The Warburg effect is the major metabolic hallmark of cancer. According to Warburg himself, the consequence of the Warburg effect is cell dedifferentiation. Therefore, reversing the Warburg effect might be an approach to restore cell differentiation in cancer. In this study, we used a mitochondrial uncoupler, niclosamide ethanolamine (NEN), to activate mitochondrial respiration, which induced neural differentiation in neuroblastoma cells. NEN treatment increased the NAD+/NADH and pyruvate/lactate ratios and also the α-ketoglutarate/2-hydroxyglutarate (2-HG) ratio. Consequently, NEN treatment induced promoter CpG island demethylation and epigenetic landscape remodeling, activating the neural differentiation program. In addition, NEN treatment upregulated p53 but downregulated N-Myc and β-catenin signaling in neuroblastoma cells.

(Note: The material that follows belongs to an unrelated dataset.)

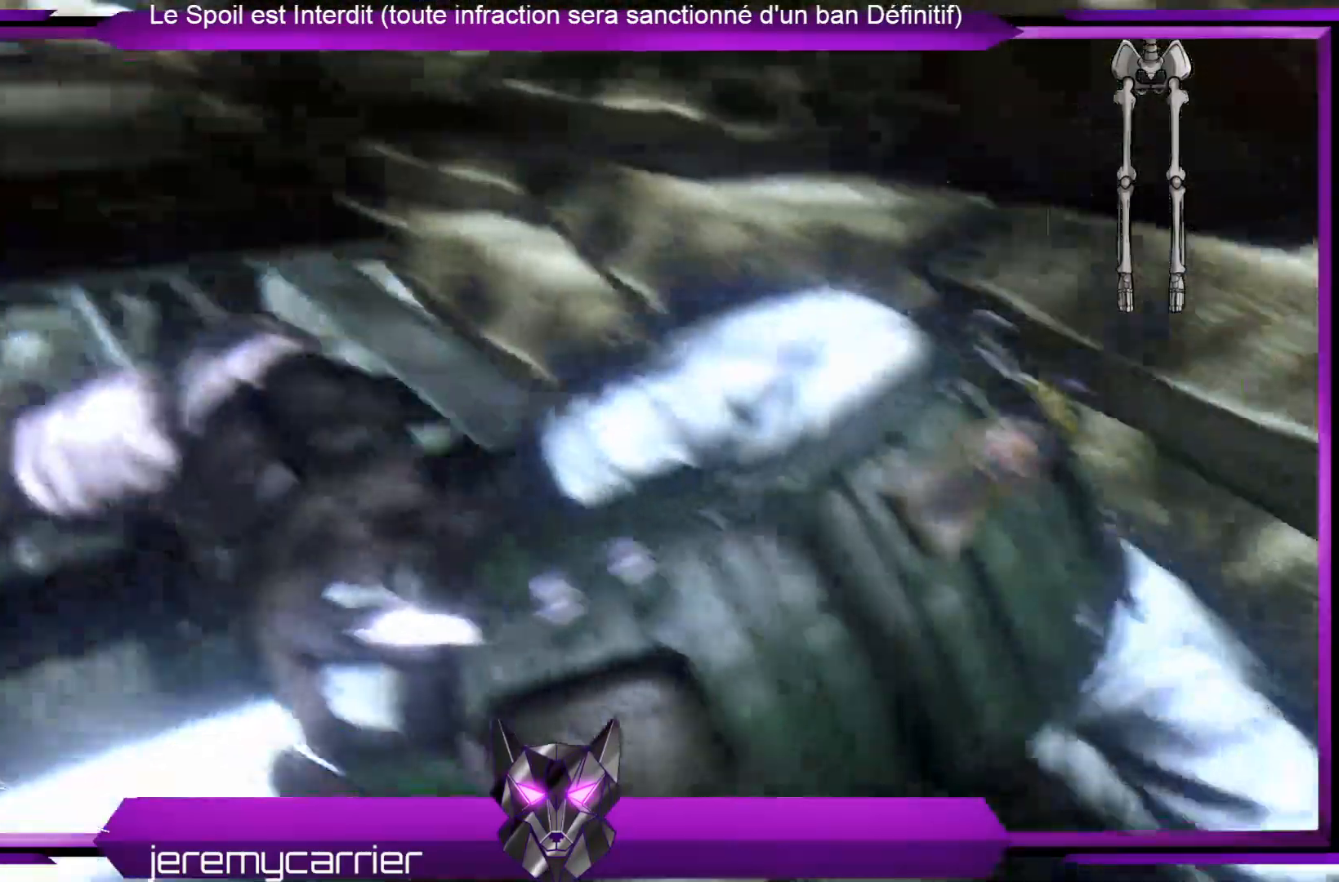
{"buttons": [], "left_stick": "center", "right_stick": "center", "events": [[167, "right_stick", "center"]]}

Importantly, even under hypoxia, NEN treatment remained effective in inhibiting 2-HG generation, promoting DNA demethylation, and suppressing hypoxia-inducible factor signaling. Dietary NEN intervention reduced tumor growth rate, 2-HG levels, and expression of N-Myc and β-catenin in tumors in an orthotopic neuroblastoma mouse model. Integrative analysis indicated that NEN treatment upregulated favorable prognosis genes and downregulated unfavorable prognosis genes, which were defined using multiple neuroblastoma patient datasets. Altogether, these results suggest that mitochondrial uncoupling is an effective metabolic and epigenetic therapy for reversing the Warburg effect and inducing differentiation in neuroblastoma.


Targeting cancer metabolism using the mitochondrial uncoupler niclosamide ethanolamine leads to methylome reprogramming and differentiation in neuroblastoma, providing a therapeutic opportunity to reverse the Warburg effect and suppress tumor growth.